◆ **Document text**:
********************

As they begin to shape their ideas for the projects that will be the focus of their written and on-the-ground work during the next phases of the program, students are encouraged to see both their mentors and the other members of their cluster as resources to help them assess and address the needs of the wider communities their congregations serve. In a practical sense, this emphasis on collaboration encourages participants to cultivate the kinds of skills and relationships that will allow them to sustain and build social capital over the long term. It also reinforces the premise that civic engagement is integral to the history and vision of the black church.
“This part of the program gave me a clear understanding that I can be a part of civic life without jeopardizing spiritual gifts,” says Robert Rubin, an alumnus of the PTM program in 2007 and executive director of the Crenshaw Christian Center’s Vermont Village Community Development Corporation, which works to seed affordable housing, business investment and home ownership in L.A.’s Vermont-Manchester corridor.

********************

◆ **Material supplied**:
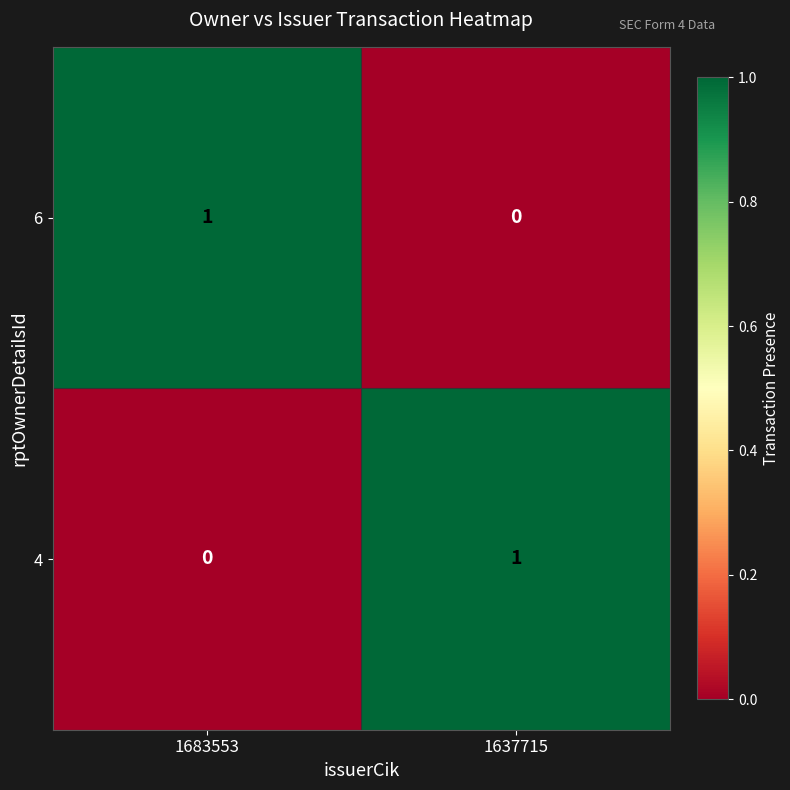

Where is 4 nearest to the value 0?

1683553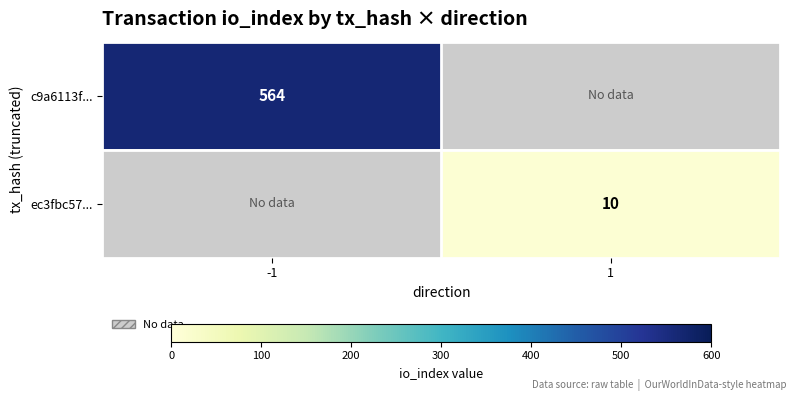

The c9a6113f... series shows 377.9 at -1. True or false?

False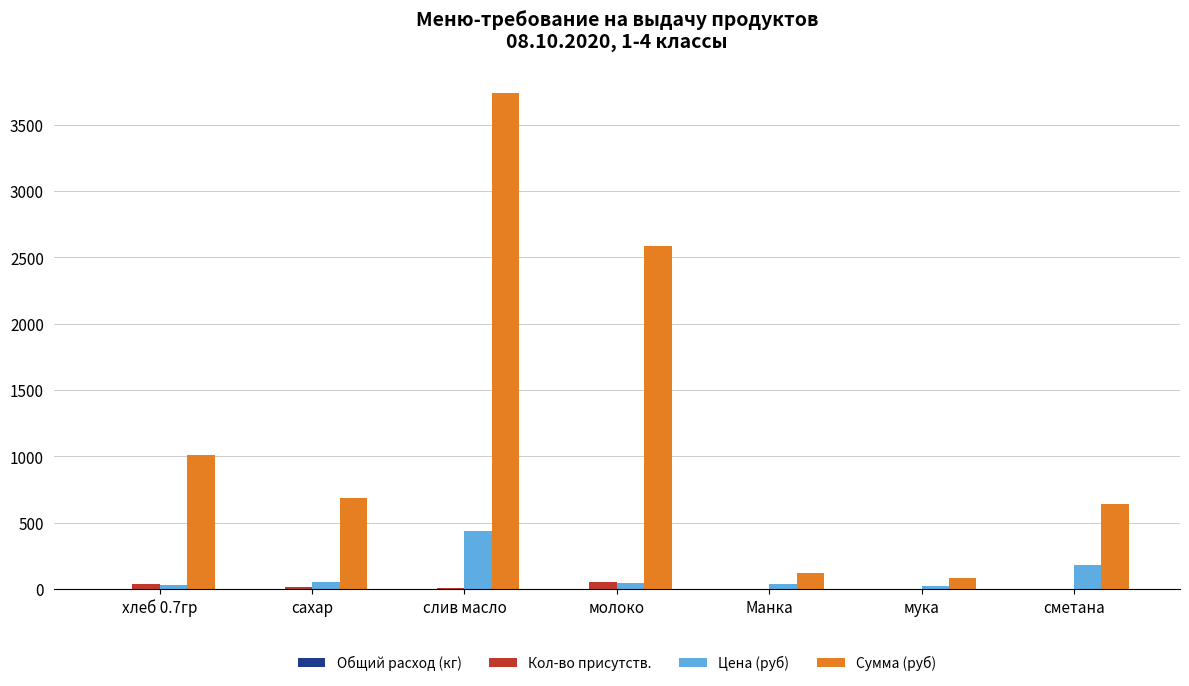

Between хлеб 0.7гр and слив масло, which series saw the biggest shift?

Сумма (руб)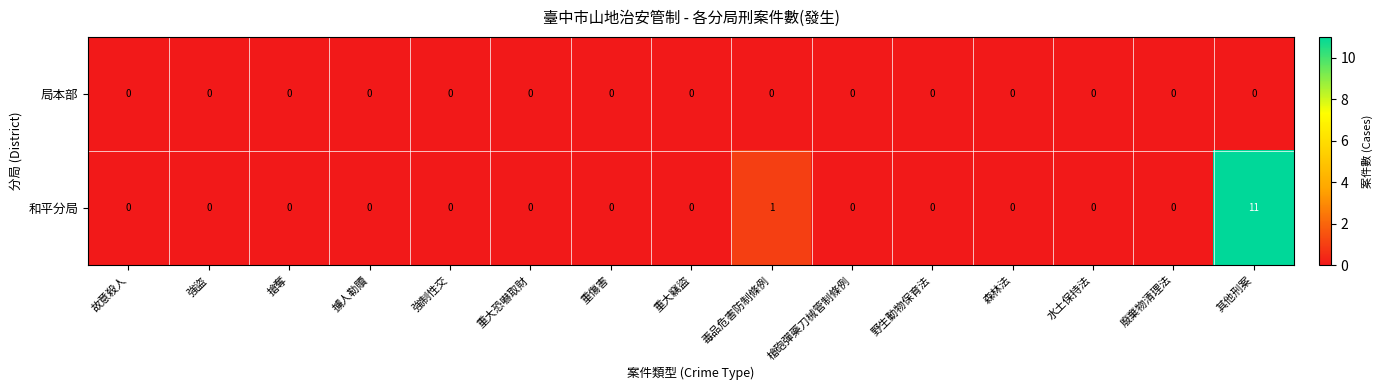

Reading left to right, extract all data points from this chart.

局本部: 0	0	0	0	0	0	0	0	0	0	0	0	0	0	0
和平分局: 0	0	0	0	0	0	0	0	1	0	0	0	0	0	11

********************

◆ **Questions**:
A. In the passage about the PTM program, reproduce the part that opens with the words containing "As they begin" and closes with "the black church.", substituting "cooperation" for "collaboration".
B. Condense the paragraph of the PTM program passage that begins "As they begin to shape their ideas" into a short bulleted list that keeps its main facts.
C. Extend the passage about the PTM program, picking up after its final sentence.

◆ **Answers**:
A.
As they begin to shape their ideas for the projects that will be the focus of their written and on-the-ground work during the next phases of the program, students are encouraged to see both their mentors and the other members of their cluster as resources to help them assess and address the needs of the wider communities their congregations serve. In a practical sense, this emphasis on cooperation encourages participants to cultivate the kinds of skills and relationships that will allow them to sustain and build social capital over the long term. It also reinforces the premise that civic engagement is integral to the history and vision of the black church.

B.
- As students start shaping ideas for the projects that will anchor their written and on-the-ground work in the program's next phases, they are encouraged to treat their mentors and fellow cluster members as resources for assessing and addressing the needs of the communities their congregations serve.
- This emphasis on collaboration helps participants cultivate the skills and relationships needed to sustain and build social capital over the long term.
- It also reinforces the premise that civic engagement is integral to the history and vision of the black church.

C.
“It’s not a social service perspective versus a salvation perspective,” Rubin says. “People have to be saved in order to be changed, but the church has also been an organization that is socially oriented to do the right thing in the community.”
Reigniting Embers
About a month after their introduction to the PTM program, fellows meet for Phase II, a sixday residential intensive that deepens their relationships with mentors and peers in their cluster, who become key resources for trouble-shooting and inspiration as each participant is pushed to develop her or his plans for civic engagement more fully. PTM staff members expand on the community development and policy-oriented components of Phase I, and guest speakers— from prominent scholars like Lawrence Mamiya of Vassar College and public theologians like J. Alfred Smith to seasoned veterans of state and local politics—further illuminate the close connections between activism, history and applied theology in the black church.
“The speaker that stuck out in my mind was Dr. Aldon Morris,” says 2010 PTM alumnus Marcus Farrow, a lay leader at New Dawn Christian Village, where he co-founded a faith-based youth mentoring program to help keep ado- lescent and teenage boys out of the criminal justice system. Morris, a professor of sociology and African-American studies at Northwestern University, outlined larger trends that Farrow sees playing out in the lives of the young men he works to shepherd through an often treacherous cultural landscape.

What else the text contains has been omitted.